Семнадцать лет не заходил сюда Александр Алексеевич. И сейчас жутью повеяло от этого ныне пустынного, зловещего места. Даже хлыстовка Татаринова со своим кагалом скопцов, с дьявольскими радениями перебралась отсюда подальше — на улицу 2‑й роты Измайловского.

Алексей упорно шагал вперед и вперед. Во внутренний двор он не стал заходить, обогнул дворец слева и дошел до закругленного внешнего угла, откуда был уже виден Летний сад и отделяющий его от замка канал речки Мойки. Было холодно. Дул резкий северо-западный ветер.

Алексей закинул голову вверх, оглядывая этажи одним за другим. С трудом произнес шепотом, все таким же хриплым, придавленным:

— Покажите окна... той комнаты... где вы убили моего отца.

— Нет!.. Нет!.. Он тебе не отец!.. — воплем вырвалось у Плещеева. — Я могу поклясться самым святым... памятью твоей матери... Я, я твой отец.

Алексей напряженно смотрел на Плещеева. Хотел верить. Однако — не верил. И все же мучительно, страстно хотел, хотел поверить. Поверить тому, которого с детства почитал за отца. Но мешала тяжкая груда сомнений и подозрений, посеянных в детской душе когда-то Визаром, затем случайно оброненным замечанием Анны Родионовны. Они получили как будто бы подтверждение в инсинуациях князя Голицына. Теперь превратились в уверенность — после свидетельства Жеребцовой, подкрепленного, казалось бы, реальными обоснованиями. Жеребцова так твердо уверила, что Алексей — сын императора Павла и что она истину слов своих может на Евангелии присягнуть, ибо знает все обстоятельства, до мельчайших подробностей. Ведь она — современница, почти очевидец протекавших событий. На Кутайсова сослалась, на Растопчиных, потом... потом на Огонь-Догановского...

Алеша молчал.

Меж тем жестокий северо-западный ветер усилился. Дождь начался.

Оба не трогались с места.

Так под окнами спальни императора Павла, в дождь, в холод, под порывистым шквалом, пронизывающим до костей, начал Плещеев свою горькую исповедь... печальную повесть о самом тяжелом, что пришлось пережить ему и Анюте.
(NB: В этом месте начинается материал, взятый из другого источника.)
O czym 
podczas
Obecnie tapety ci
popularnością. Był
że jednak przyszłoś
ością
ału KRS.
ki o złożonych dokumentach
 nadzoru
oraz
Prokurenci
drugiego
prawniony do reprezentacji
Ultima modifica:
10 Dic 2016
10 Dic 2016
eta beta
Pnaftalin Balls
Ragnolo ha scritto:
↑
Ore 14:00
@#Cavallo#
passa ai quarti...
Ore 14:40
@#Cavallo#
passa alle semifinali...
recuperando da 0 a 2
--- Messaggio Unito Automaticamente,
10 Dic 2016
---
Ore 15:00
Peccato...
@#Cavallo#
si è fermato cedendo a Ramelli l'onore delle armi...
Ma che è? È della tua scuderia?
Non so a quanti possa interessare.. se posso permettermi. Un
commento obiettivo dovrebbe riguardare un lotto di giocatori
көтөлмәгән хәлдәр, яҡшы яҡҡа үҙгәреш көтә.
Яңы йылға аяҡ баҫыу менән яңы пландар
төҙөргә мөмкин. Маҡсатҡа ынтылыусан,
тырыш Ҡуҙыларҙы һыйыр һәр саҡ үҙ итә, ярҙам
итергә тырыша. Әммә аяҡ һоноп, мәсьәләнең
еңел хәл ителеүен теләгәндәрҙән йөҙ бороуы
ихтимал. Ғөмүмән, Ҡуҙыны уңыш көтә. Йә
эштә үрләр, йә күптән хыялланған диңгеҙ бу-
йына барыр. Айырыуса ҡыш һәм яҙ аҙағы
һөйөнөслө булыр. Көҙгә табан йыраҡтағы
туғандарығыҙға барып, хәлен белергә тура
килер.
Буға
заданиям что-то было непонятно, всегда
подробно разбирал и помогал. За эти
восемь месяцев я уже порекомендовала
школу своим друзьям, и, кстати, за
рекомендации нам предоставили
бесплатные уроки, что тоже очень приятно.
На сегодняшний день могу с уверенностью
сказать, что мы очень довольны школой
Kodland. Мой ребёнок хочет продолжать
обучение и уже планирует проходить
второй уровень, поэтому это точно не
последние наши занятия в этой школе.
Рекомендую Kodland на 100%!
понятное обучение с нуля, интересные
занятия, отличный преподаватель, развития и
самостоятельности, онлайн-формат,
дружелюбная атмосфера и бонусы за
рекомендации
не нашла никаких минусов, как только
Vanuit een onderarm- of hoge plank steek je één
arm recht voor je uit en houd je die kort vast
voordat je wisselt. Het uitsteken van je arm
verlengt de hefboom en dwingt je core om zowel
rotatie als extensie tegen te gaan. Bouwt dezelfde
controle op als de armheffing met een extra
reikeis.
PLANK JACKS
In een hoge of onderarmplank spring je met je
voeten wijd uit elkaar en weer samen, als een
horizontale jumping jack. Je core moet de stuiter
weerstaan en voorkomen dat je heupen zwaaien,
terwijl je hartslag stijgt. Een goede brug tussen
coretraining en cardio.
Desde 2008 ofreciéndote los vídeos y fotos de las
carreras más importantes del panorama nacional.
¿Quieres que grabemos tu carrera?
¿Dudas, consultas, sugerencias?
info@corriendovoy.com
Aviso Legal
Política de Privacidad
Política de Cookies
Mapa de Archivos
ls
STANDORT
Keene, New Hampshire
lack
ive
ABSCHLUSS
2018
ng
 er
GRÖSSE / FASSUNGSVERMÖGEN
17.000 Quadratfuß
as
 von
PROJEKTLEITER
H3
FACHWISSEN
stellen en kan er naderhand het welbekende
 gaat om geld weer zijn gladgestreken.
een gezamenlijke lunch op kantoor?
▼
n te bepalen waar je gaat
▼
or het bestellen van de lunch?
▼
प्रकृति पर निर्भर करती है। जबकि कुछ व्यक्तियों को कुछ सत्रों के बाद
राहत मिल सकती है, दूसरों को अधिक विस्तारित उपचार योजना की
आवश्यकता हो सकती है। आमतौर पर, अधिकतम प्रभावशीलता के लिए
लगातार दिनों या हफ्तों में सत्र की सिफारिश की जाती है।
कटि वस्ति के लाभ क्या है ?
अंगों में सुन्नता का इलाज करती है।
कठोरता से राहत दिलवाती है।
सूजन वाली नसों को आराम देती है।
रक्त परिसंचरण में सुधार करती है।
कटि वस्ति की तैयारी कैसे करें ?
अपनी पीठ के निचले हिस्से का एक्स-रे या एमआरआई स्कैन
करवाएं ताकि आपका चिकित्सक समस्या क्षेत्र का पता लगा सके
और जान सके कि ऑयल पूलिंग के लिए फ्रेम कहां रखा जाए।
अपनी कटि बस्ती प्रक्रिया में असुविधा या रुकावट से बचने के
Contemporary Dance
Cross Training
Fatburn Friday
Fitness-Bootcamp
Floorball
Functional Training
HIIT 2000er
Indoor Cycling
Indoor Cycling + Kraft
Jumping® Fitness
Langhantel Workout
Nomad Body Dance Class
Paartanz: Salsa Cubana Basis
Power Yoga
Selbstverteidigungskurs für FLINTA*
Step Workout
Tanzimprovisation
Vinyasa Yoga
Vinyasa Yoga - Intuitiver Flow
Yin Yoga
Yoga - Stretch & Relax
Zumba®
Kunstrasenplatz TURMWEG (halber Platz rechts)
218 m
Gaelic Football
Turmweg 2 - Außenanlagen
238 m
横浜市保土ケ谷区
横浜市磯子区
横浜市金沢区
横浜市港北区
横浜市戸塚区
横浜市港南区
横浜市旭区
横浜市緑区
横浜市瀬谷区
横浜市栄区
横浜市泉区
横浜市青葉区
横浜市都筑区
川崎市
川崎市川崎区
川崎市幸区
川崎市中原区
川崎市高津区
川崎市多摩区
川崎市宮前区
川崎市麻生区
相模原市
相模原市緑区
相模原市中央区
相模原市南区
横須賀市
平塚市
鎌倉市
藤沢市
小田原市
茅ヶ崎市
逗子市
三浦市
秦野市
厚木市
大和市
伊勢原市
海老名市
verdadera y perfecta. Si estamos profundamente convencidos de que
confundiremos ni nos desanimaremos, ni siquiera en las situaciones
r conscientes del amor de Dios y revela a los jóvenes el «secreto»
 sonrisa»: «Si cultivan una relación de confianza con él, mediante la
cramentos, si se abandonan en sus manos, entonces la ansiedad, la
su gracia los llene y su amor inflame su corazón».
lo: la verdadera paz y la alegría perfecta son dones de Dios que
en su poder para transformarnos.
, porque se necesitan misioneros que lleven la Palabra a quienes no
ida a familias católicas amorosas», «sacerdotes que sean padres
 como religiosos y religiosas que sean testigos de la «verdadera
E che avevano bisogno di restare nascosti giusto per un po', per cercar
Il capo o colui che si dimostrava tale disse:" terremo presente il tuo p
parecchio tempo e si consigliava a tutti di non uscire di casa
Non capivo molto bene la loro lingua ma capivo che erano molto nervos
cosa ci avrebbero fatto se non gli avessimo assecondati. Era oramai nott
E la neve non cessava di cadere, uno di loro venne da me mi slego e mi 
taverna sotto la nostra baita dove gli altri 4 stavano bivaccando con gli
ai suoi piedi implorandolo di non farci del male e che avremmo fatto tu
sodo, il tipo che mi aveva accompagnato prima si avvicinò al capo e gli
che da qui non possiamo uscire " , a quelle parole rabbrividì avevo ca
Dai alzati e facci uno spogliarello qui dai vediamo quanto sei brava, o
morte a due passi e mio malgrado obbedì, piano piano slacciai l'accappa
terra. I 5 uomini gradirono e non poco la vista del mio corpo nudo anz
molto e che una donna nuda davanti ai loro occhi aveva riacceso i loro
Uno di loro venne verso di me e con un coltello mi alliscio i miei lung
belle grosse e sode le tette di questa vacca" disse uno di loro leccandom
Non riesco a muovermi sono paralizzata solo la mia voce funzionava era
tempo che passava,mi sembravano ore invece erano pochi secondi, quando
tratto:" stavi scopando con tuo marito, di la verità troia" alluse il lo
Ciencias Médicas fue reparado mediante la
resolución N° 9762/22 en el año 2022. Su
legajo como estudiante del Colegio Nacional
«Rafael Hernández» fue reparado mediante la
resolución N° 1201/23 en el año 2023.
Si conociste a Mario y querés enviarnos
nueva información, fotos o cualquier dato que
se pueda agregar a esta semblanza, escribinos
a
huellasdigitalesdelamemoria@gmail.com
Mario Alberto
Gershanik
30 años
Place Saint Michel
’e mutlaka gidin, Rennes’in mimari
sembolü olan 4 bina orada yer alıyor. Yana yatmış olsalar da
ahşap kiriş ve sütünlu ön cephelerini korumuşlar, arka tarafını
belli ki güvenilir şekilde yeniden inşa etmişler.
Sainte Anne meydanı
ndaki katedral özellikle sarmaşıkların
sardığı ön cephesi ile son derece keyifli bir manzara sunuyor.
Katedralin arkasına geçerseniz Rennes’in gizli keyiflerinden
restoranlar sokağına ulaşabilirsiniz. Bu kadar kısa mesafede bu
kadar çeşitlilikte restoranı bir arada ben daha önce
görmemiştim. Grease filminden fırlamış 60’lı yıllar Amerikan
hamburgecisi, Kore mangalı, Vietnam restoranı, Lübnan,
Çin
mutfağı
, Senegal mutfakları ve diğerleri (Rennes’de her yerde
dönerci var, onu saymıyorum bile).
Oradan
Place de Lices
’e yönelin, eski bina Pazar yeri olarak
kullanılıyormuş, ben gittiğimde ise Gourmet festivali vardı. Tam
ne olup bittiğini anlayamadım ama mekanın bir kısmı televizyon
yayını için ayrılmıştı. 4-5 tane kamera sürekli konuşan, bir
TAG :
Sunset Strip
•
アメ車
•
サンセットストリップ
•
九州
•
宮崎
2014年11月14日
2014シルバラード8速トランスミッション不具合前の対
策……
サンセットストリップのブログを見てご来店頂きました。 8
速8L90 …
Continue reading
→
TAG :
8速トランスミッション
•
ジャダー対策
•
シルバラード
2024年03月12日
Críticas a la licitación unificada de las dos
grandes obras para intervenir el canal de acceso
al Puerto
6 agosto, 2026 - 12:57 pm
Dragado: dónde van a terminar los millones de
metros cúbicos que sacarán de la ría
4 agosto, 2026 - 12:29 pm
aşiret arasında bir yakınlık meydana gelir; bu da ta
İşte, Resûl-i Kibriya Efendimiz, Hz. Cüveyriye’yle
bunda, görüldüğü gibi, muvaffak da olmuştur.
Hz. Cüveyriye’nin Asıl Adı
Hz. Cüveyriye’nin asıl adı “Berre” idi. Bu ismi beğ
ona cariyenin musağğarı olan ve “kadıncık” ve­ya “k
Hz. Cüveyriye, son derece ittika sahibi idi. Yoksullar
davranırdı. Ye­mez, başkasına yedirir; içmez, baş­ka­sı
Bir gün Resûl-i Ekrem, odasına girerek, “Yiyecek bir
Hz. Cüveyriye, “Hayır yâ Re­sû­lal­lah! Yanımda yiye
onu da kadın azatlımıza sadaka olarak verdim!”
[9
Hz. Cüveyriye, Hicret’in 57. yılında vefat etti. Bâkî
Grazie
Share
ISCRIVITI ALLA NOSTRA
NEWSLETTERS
Да, у Анны Ивановны был сын от императора Павла. И «жениху», Александру Плещееву, суждено было этот «грех» покрывать законной женитьбой. Назвали сына при крещении Алексеем. Родился он слабеньким и умер малюткой, за год до появления на свет второго, нового сына, сына Плещеева, названного, по желанию бабушки Настасьи Ивановны и графини Анны Родионовны, тем же именем Алексея: они хотели, чтобы в роду первенец так именовался в честь родоначальника, митрополита святого Але́ксия. В осьмнадцатом веке был крепко усвоен обычай: двух братьев называть одинаковыми именами. В семействе Бакуниных, например, были Петр Васильевич Большой и Петр Васильевич Меньшой. Не так давно в собственном семействе Плещеевых первенца (то есть самого Александра Алексеевича) назвали Александром, а первую дочь так же, как и его, Александрой.

Родились оба сына — два Алексея — в Орловщине, в Знаменском, в далеком от Санктпетербурга селе. Кроме Настасьи Ивановны знают даты рождения, пожалуй, только графиня Анна Родионовна, Карамзин и, возможно, Дмитриев. Анна Ивановна сохранила все церковные копии метрик, записей о захоронении: она словно предчувствовала, что эти копии могут когда-нибудь пригодиться.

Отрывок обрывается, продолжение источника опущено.